▶ **Sayfadan alıntı**
::::
30 Mayıs 2010 Pazar

Sıcak Sokaklardan Serin Sinema Salonlarına

Geçen yazımda bahsetmiştim hayvanat bahçesi resimlerinden bir iki kare koyarım daha sonra işte burdalar.....

En sevdiğim hayvan (nedenini bilmiyorum sormayın) zürafa... Kendilerini dışarda gördüğümden dolayıda çok mutluydum..

Kaplanlarda bize poz veriyorlardı, kaçırmak olmazdı bu pozları.

Bu maymunu çok sevdim çok şekerdi..... Tüm A.O.Ç Hayvanat Bahçesi resimlerini Mr. Wayfarer çekti...... Cumartesi günü hava çok çok sıcaktı, evde ne giyeceğime karar vermeye çalıştım durdum... Tunalı'ya attık kendimizi, Kuğulu Park'ta Lösev için kermes vardı oraya baktık biraz, bence çok güzel bir organizasyondu.... Tabiki Tunalı klasiği olan Flamingo'dan dondurmalarımızı yedik, nedense bu sefer bir Paşabahçe'ye giresim geldi, hava sıcak olduğundan belkide serinlemek oranın klimasından faydalanmak içinde olabilir, çatal bıçak takımlarına baktım, kendi evim olursa hangi yemek takımını almayacağıma karar verdim, hele bir tane vardı hayatta evime sokmam... D&R'a uğradık yeni çıkan kitaplara göz attık Ahmet Ümit'in yeni kitabını bekliyorum, Annem Serdar Ortaç'ın yeni albümünü almış.....


Gezine gezine saati akşam üstüne getirdik, cumartesi günü için sinemaya gidelim demiştik, Panora'ya doğru yola koyulduk, bu sefer önceden biletlerimizi aldık "Date Night" filmi için Mr. Wayfarer çok istiyordu ona gitmek, ben çok hevesli değildim ama iyiki gitmişiz çok çok güldüm tavsiye ederim acayip komik bir filmdi, Tina Fey zaten tarşılmaz çok komik....

Filmden önce Num Num'da yemek yedik havalar güzelleştiğinden terasını açmışlardı.... Bizde o sıcak havada soğuk soğuk biralarımızı içtik ............ Ardından filmimizi izledik..... Eurovision'da ikinci olduk... Herkes için güzel bir cumarteseydi.......
::::
▶ **Alıştırmanın amacı**
Cumartesi gezmesini anlatan yazıya göre şu soruları kısaca yanıtlayın:
(a) Yazarın en sevdiği hayvan hangisi?
(b) Panora'da hangi film izlendi?
(c) Filmden önce yemek nerede yenildi?
Liste, bu yazıdan ayrı duran başka bir malzemedir.

▶ **Verilen bilgiler**
::::
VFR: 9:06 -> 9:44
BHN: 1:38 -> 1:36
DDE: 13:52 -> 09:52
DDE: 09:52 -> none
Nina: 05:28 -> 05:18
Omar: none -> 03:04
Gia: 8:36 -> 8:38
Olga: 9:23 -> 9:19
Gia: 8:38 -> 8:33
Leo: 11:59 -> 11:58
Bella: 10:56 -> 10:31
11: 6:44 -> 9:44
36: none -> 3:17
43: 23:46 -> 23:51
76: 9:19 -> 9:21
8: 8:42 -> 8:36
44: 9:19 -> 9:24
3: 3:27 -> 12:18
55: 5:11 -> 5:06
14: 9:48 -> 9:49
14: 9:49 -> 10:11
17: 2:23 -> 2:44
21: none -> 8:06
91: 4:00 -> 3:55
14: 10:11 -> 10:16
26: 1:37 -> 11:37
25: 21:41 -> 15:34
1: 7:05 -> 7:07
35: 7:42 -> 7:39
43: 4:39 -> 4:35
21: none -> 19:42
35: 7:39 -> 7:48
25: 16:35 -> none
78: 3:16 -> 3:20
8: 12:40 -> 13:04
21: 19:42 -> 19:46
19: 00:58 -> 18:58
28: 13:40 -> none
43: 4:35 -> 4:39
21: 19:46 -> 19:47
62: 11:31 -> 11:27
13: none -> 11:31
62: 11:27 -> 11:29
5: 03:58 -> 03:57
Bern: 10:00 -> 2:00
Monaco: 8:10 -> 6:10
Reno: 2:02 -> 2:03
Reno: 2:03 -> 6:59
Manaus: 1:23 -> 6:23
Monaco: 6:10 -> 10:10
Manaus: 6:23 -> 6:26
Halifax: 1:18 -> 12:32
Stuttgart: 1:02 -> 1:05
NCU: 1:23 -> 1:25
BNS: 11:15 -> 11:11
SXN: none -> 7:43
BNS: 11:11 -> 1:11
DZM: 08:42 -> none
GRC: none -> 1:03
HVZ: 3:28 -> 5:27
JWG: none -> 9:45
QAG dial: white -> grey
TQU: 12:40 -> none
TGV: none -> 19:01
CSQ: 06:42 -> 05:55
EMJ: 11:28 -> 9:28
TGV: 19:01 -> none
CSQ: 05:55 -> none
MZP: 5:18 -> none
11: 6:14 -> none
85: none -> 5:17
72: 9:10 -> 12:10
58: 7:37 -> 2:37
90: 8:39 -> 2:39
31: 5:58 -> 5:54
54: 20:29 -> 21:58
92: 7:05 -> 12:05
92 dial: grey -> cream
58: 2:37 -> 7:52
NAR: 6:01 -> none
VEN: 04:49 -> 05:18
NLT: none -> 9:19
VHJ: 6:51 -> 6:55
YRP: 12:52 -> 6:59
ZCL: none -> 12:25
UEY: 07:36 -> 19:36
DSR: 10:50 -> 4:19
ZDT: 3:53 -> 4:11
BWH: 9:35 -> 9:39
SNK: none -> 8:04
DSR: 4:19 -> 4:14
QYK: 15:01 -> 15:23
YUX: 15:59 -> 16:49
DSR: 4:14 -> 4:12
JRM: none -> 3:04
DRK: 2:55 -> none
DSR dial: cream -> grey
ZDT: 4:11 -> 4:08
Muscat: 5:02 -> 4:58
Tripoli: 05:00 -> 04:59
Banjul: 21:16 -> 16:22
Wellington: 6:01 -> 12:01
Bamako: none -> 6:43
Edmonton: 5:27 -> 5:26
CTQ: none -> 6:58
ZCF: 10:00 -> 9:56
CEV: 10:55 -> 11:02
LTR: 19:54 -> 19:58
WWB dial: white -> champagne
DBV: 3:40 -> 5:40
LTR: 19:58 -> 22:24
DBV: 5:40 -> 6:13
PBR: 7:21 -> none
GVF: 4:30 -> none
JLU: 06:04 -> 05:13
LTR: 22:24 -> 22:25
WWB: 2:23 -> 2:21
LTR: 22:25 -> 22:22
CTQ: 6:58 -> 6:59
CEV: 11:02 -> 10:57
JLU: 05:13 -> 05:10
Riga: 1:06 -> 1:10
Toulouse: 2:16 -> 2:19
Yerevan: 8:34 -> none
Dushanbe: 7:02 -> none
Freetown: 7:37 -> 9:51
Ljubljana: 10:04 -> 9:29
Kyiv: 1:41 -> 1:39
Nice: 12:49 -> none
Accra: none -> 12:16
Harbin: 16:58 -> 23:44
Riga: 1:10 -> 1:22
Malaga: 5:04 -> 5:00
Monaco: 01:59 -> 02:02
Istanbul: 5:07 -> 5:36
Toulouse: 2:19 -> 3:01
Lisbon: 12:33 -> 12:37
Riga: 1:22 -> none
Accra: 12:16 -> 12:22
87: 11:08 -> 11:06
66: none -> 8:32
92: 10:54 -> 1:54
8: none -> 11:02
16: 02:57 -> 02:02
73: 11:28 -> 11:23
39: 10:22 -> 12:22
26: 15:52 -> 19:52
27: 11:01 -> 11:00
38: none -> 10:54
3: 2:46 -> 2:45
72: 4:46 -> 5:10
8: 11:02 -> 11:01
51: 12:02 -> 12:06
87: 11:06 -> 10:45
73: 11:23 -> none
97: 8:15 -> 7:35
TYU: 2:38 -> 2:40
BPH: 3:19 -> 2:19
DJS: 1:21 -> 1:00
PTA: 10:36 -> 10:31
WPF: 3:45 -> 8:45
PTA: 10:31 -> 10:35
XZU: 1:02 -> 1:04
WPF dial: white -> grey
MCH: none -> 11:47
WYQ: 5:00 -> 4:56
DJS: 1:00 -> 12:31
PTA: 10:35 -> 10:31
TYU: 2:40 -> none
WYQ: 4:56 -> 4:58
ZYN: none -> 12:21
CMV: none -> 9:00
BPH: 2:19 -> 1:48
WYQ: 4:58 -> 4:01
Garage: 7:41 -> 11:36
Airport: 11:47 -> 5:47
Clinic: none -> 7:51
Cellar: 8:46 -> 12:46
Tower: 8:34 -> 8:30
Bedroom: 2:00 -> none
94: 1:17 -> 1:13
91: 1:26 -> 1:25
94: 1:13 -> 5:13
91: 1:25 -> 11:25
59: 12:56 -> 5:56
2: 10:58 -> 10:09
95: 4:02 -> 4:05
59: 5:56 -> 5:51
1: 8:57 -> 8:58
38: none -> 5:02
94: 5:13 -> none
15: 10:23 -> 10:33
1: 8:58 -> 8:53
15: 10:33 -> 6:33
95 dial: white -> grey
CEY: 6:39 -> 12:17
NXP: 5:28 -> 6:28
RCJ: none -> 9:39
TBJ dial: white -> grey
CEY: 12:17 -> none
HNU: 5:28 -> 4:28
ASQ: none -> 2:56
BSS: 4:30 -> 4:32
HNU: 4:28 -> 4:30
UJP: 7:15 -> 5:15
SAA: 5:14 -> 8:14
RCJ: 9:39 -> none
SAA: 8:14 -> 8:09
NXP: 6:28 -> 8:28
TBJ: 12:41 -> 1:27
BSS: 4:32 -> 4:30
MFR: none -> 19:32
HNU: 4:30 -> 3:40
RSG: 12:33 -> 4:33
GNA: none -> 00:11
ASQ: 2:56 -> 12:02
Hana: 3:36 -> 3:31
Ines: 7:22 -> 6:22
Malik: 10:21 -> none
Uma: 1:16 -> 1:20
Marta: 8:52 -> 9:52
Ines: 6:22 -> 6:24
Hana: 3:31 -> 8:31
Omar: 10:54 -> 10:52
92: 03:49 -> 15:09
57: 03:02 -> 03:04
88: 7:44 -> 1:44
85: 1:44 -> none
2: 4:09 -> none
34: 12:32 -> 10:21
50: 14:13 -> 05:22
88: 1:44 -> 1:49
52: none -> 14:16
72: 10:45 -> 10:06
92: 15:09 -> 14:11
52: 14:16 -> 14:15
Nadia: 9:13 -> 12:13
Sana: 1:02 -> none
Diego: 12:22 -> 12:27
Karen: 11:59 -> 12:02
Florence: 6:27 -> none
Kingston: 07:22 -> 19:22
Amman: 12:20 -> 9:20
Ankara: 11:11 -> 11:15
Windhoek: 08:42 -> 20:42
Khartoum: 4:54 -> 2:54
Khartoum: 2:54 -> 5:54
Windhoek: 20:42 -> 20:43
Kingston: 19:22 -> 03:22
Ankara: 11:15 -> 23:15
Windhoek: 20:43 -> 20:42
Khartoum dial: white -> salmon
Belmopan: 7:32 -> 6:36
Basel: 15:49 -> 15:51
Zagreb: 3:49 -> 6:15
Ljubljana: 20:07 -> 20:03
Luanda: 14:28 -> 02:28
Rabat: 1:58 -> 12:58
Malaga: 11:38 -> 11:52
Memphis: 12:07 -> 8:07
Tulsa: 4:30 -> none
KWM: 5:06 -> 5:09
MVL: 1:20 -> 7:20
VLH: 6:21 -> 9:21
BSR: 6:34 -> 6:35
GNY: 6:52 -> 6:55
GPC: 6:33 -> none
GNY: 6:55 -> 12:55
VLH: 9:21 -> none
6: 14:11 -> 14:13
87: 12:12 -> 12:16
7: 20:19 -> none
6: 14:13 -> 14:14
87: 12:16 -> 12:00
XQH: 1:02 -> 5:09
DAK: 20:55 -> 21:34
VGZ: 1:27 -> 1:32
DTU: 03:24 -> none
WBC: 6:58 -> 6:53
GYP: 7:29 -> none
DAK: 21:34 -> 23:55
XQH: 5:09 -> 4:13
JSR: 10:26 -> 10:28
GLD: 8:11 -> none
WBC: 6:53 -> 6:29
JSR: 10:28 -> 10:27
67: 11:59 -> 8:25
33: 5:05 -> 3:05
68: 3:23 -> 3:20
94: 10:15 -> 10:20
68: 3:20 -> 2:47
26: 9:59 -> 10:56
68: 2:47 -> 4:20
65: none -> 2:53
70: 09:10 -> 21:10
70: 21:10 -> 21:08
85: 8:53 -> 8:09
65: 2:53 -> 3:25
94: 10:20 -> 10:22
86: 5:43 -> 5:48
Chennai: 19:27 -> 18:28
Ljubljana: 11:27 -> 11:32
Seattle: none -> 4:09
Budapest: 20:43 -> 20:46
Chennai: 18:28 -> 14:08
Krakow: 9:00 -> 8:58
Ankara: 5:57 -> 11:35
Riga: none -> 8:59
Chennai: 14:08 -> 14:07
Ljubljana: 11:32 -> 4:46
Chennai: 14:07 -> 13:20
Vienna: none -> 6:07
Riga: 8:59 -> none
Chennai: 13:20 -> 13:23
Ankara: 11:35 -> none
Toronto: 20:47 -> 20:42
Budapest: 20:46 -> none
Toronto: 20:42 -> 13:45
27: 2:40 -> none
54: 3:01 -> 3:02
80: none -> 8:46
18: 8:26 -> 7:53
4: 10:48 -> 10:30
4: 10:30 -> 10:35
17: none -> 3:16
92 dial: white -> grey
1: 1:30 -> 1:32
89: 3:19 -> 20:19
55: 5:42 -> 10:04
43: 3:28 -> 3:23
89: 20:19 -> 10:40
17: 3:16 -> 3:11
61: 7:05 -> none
::::
▶ **Çözülmüş alıştırma**
(a) Zürafa.
(b) "Date Night".
(c) Num Num'da.